● Task: From the first line through the line containing "広すぎないからこそ、動きやすい。", transcribe the records exactly and include no other lines.

● Records to use:
--- START ---

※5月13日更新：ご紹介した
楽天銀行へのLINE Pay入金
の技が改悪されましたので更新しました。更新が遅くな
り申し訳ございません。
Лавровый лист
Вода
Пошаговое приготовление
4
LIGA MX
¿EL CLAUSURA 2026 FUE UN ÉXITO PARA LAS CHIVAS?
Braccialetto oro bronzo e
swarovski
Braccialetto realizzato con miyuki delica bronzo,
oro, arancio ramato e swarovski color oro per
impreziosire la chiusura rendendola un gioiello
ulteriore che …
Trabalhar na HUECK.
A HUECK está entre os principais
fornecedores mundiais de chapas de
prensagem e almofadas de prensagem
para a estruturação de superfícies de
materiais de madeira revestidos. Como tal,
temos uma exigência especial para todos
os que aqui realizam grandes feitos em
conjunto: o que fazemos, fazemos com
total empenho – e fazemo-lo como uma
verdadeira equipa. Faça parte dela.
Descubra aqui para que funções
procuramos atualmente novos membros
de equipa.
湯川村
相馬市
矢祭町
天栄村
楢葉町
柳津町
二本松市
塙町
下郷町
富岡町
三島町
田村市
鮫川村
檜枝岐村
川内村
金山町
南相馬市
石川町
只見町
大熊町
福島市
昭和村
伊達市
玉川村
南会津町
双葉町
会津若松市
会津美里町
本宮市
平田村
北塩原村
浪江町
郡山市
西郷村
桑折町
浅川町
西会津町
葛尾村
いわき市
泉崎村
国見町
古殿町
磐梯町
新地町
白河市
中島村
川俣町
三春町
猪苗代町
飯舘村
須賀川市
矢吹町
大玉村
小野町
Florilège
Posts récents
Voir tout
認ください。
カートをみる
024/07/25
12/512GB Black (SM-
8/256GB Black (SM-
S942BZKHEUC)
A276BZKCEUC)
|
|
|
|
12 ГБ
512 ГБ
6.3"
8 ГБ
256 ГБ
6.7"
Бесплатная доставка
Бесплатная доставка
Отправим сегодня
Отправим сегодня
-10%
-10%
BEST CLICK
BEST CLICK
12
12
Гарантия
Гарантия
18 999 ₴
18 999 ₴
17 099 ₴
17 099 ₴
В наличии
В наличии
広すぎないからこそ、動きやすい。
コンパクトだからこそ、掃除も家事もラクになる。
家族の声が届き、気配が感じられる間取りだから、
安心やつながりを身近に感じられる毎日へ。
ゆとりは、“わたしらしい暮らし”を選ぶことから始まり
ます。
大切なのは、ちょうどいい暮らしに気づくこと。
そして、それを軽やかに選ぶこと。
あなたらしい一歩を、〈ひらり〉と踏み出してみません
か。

--- END ---

● Task response:
※5月13日更新：ご紹介した
楽天銀行へのLINE Pay入金
の技が改悪されましたので更新しました。更新が遅くな
り申し訳ございません。
Лавровый лист
Вода
Пошаговое приготовление
4
LIGA MX
¿EL CLAUSURA 2026 FUE UN ÉXITO PARA LAS CHIVAS?
Braccialetto oro bronzo e
swarovski
Braccialetto realizzato con miyuki delica bronzo,
oro, arancio ramato e swarovski color oro per
impreziosire la chiusura rendendola un gioiello
ulteriore che …
Trabalhar na HUECK.
A HUECK está entre os principais
fornecedores mundiais de chapas de
prensagem e almofadas de prensagem
para a estruturação de superfícies de
materiais de madeira revestidos. Como tal,
temos uma exigência especial para todos
os que aqui realizam grandes feitos em
conjunto: o que fazemos, fazemos com
total empenho – e fazemo-lo como uma
verdadeira equipa. Faça parte dela.
Descubra aqui para que funções
procuramos atualmente novos membros
de equipa.
湯川村
相馬市
矢祭町
天栄村
楢葉町
柳津町
二本松市
塙町
下郷町
富岡町
三島町
田村市
鮫川村
檜枝岐村
川内村
金山町
南相馬市
石川町
只見町
大熊町
福島市
昭和村
伊達市
玉川村
南会津町
双葉町
会津若松市
会津美里町
本宮市
平田村
北塩原村
浪江町
郡山市
西郷村
桑折町
浅川町
西会津町
葛尾村
いわき市
泉崎村
国見町
古殿町
磐梯町
新地町
白河市
中島村
川俣町
三春町
猪苗代町
飯舘村
須賀川市
矢吹町
大玉村
小野町
Florilège
Posts récents
Voir tout
認ください。
カートをみる
024/07/25
12/512GB Black (SM-
8/256GB Black (SM-
S942BZKHEUC)
A276BZKCEUC)
|
|
|
|
12 ГБ
512 ГБ
6.3"
8 ГБ
256 ГБ
6.7"
Бесплатная доставка
Бесплатная доставка
Отправим сегодня
Отправим сегодня
-10%
-10%
BEST CLICK
BEST CLICK
12
12
Гарантия
Гарантия
18 999 ₴
18 999 ₴
17 099 ₴
17 099 ₴
В наличии
В наличии
広すぎないからこそ、動きやすい。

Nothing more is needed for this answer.